Couple are a sure shot

Gwen and her bridal party in 1956.

By NARELLE COULTER

BILL Toogood knew wife Gwen was the one for him when she jumped at the chance to go rabbit shooting while they were courting.
“I taught her to shoot,” said Bill proudly.
“I also taught her how to set traps. We would get home from the pictures in Korumburra and check the traps. I used to sell the rabbits at the (butcher’s) shop.
“One night a rabbit got out and she ran and caught it.”
Bill glances proudly at his wife of nearly 60 years, the affection between them obvious.
Gwen, 79, and Bill 87, celebrate their 60th wedding anniversary on 18 February.
The couple has lived most of their married life in Dandenong in a little white house in Alexander Avenue that Bill built himself.
Bill worked for many years as a butcher in Dandenong before eye problems forced an early retirement.
He describes marriage as the “best thing in my life”.
As Journal photographer Rob Carew asked Gwen and Bill to cuddle up for a photo, Bill grumbled: “I’m too old for this.”
“You weren’t saying that 60 years ago old boy,” chortles Gwen’s older sister Val who was in the couple’s bridal party.
The sisters grew up with Bill in the little farming community of Poowong.
Their earliest memory of each other is from VE Day in 1945.
Bill was droving cattle along a road when he stopped to ask the sisters, who were on their way home from school, why the church bells were ringing. Gwen was about eight at the time.
Years later when Gwen’s father “put on a barrel” for Bill’s mate’s birthday, Bill took his chance and asked Gwen out.
“I thought he was nice and kind,” said Gwen.
“I knew him and grew up with him. I’ve known him all my life.”
She remembers Bill coming into the bakery where she worked in Poowong to sit by the heater wearing “a maroon scarf and gabardine overcoat”.
She still has the maroon scarf.
Bill’s first job in Dandenong was in Henry Hicks’ butchery in Cadels Arcade.
The business later moved to Thomas Street, around the corner from the old Journal office.
Bill eventually purchased the business, renaming it Toogood Meats.
The couple courted for two years before Bill decided they would get married.
He was so keen to secure Gwen’s hand that he barged into her parents’ bedroom to ask her father’s permission.
“They were in bed and I went in and said ‘OK if I marry your daughter?’ They said yes. They couldn’t say anything else,” chuckled Bill.
“She was a nice girl and I was lonely. I never had a mother or father. I wanted a family.”
“He just told me we were getting married,” added Gwen.
Gwen bought her wedding dress at Renee Rose in Swanston Street.
They were married in the All Saints Anglican Church in Poowong on a hot summer’s day.
Afterwards, they celebrated with family and friends at the Poowong Hall.
“I didn’t get into the hall that much that night. I kept getting called into the pub to have a drink,” said Bill mischievously.

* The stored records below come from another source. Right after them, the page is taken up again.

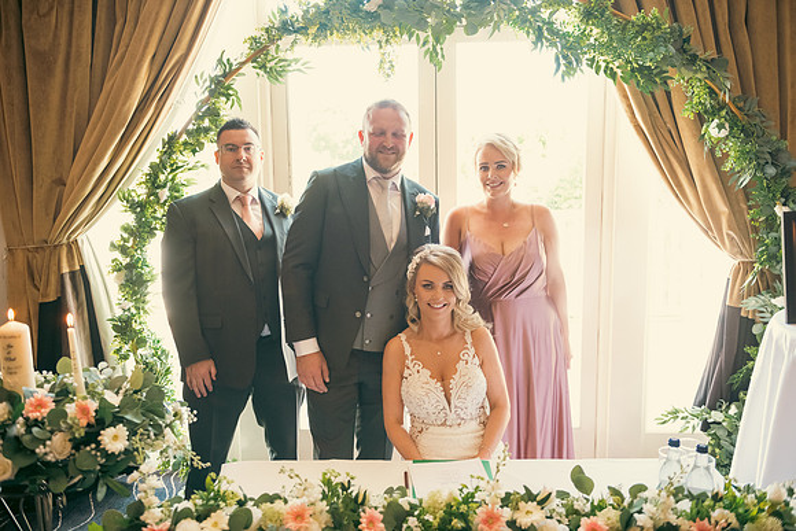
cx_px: 398
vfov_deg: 41.1
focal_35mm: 32
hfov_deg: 58.7
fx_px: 708
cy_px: 266
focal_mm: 32
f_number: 3.5
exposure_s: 1/160
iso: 1250
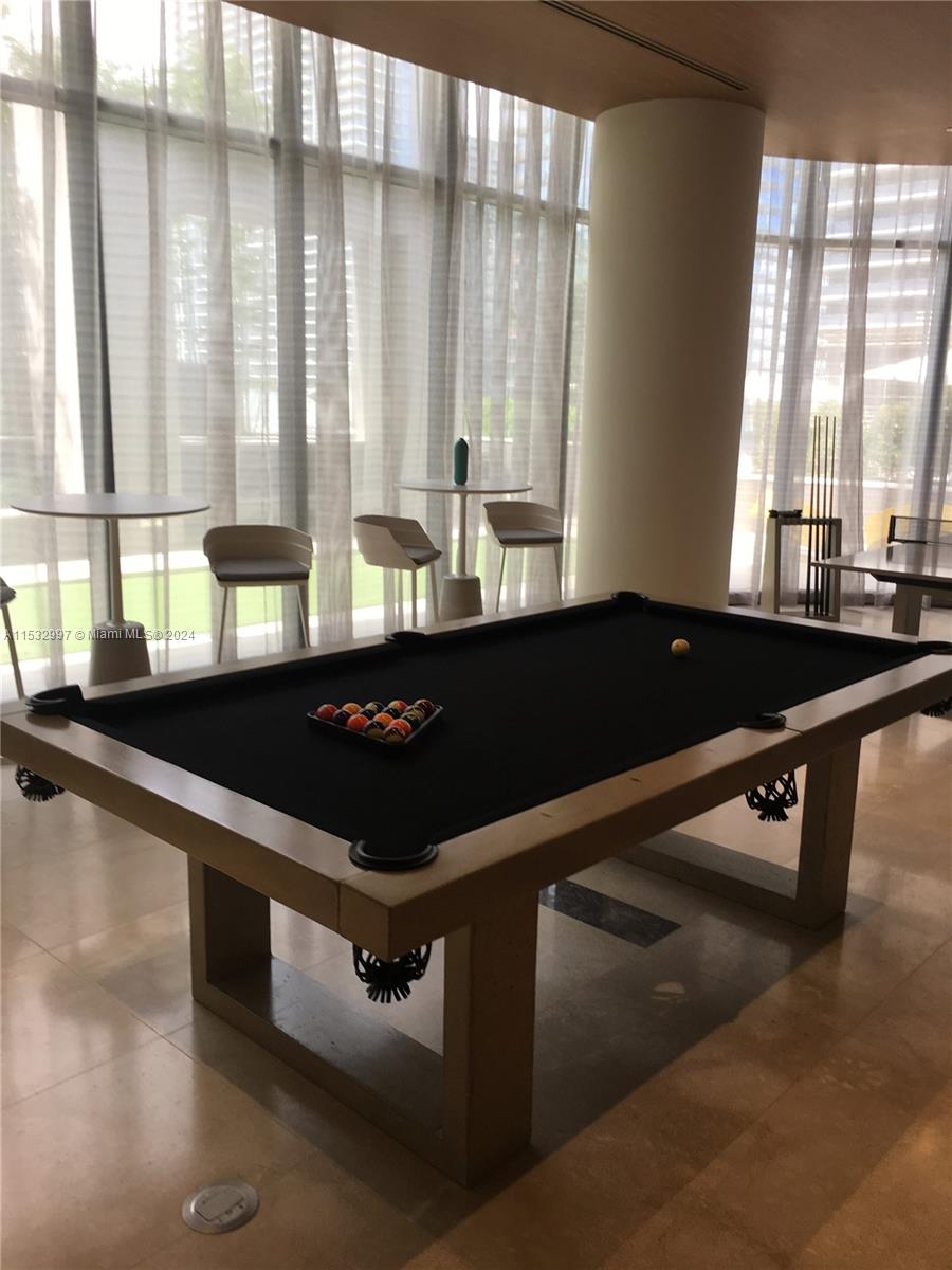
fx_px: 1063
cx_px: 476
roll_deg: -1.7
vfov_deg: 61.7
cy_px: 635
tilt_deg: -11.5
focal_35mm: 29
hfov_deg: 48.2
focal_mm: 4.15
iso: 25
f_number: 2.2
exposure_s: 1/40
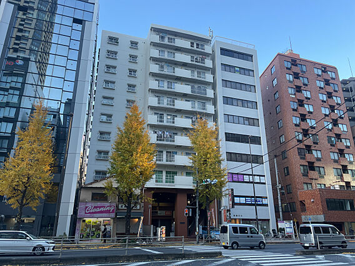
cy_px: 133
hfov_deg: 67.3
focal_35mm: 26
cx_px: 178
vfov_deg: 53.1
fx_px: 267
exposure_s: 1/230
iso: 32
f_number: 1.6
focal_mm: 4.2
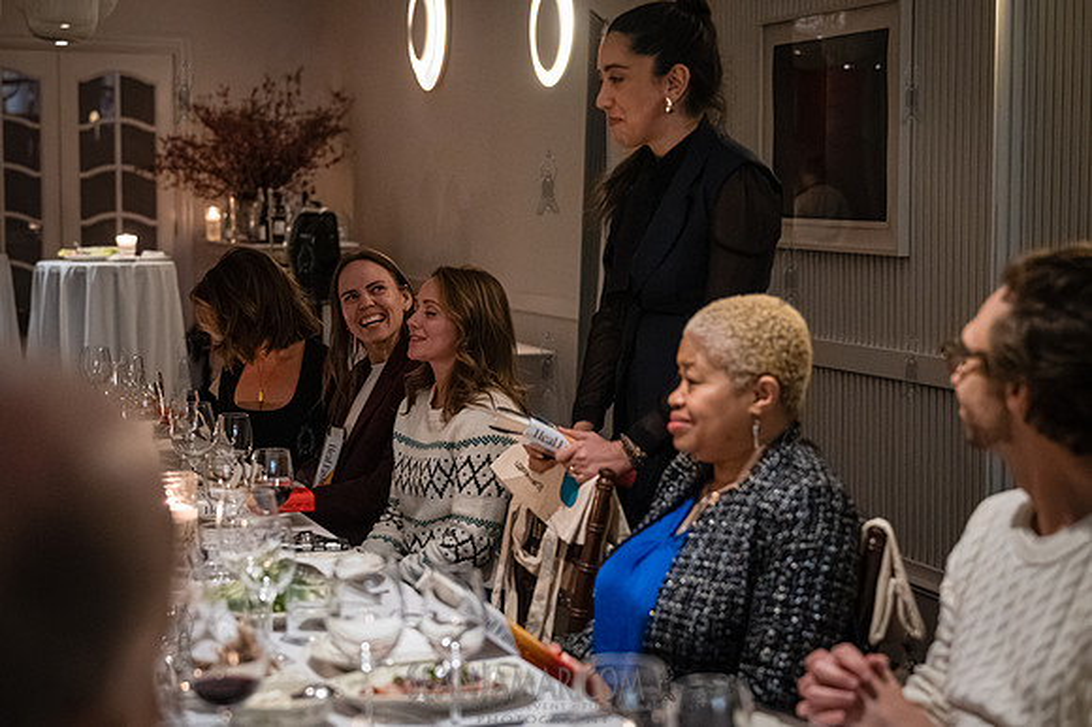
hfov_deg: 34.6
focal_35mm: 58
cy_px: 364
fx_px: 1755
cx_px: 546
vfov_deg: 23.4
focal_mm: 55
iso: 16000
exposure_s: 1/125
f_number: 2.8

They spent a few days honeymooning in Rosebud before Bill was called back to work so the boss could go duck shooting.
When the Toogood’s moved to Alexander Avenue it was dirt road with very few residents.

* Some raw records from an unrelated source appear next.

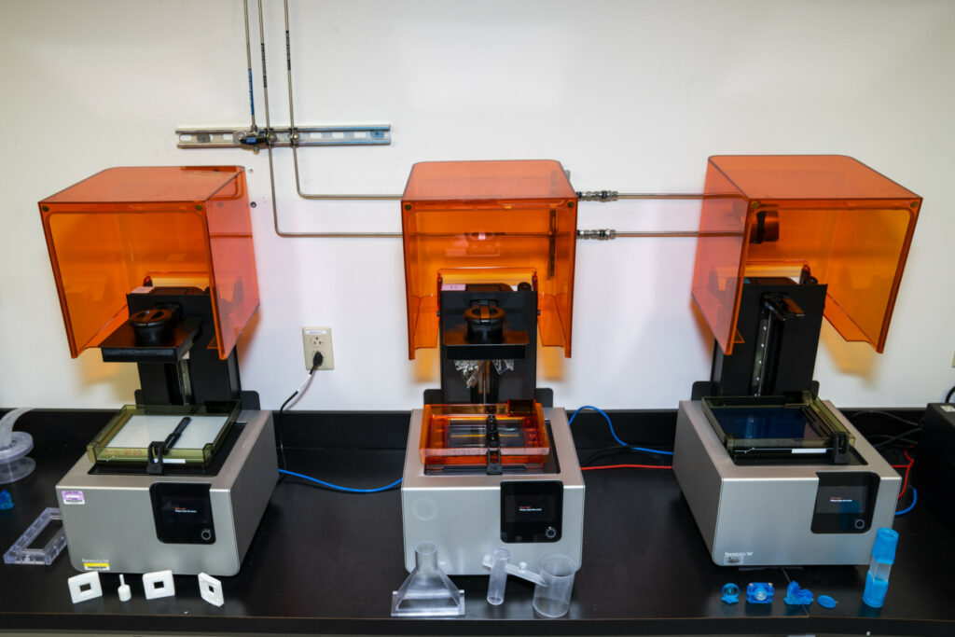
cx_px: 456
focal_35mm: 30
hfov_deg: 61.4
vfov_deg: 43.2
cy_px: 310
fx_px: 804
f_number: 5
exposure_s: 1/125
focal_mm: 28
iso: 1000
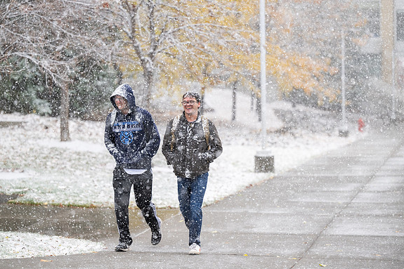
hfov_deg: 18.4
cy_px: 134
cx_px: 203
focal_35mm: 111
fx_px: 1245
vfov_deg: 12.3
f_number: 2.8
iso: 800
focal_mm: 110
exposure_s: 1/800
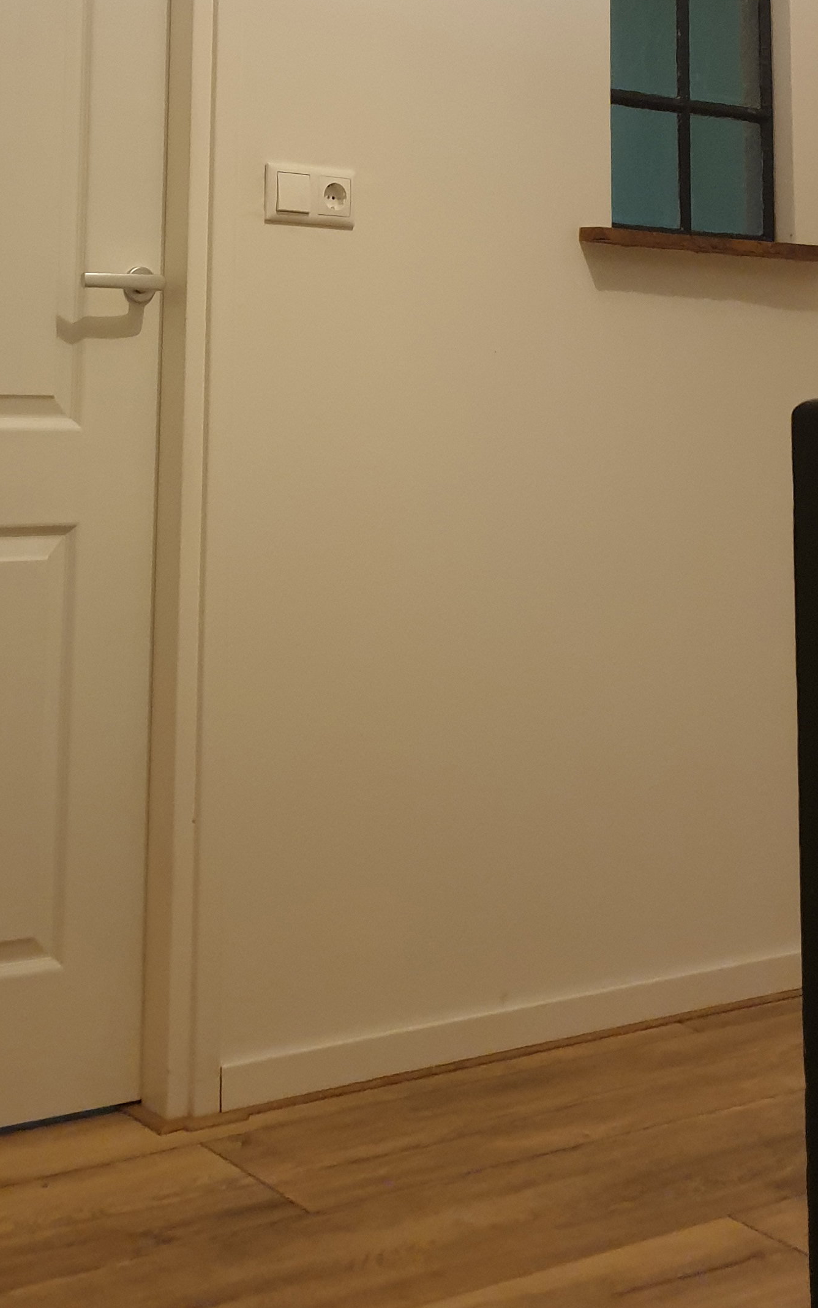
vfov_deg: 36.5
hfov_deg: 24.7
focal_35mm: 52
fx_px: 1854
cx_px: 267
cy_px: 138
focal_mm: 4.3
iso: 320
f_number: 1.5
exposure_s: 1/20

Bill and Gwen lived in a caravan.
Their letterbox was the highway because the postie wouldn’t deliver down the unsealed, often muddy road. Nor would the “dunny man” venture to their house.
Instead the waste was used to fertilise Bill’s famous rhubarb patch.
In the ensuing years the couple had three sons – Gary, Michael and Phillip. The clan has now expanded to include five grand-children.
When Bill retired, the Journal printed a photograph of him and singer John Farnham’s sister, Jeanne, standing on an old panel van festooned with flowers. Jeanne owned a florist shop and Bill would store her unsold flowers in his fridges.
They celebrated their diamond milestone with a lunch on Saturday at Dandenong’s Workers Social Club in Wedge Street.
And the secret to a long, happy marriage?
“You have your ups and downs but you get through it,” said Gwen, glancing at her husband.
“What you put in you get out of it. In fact you get double what you put in.”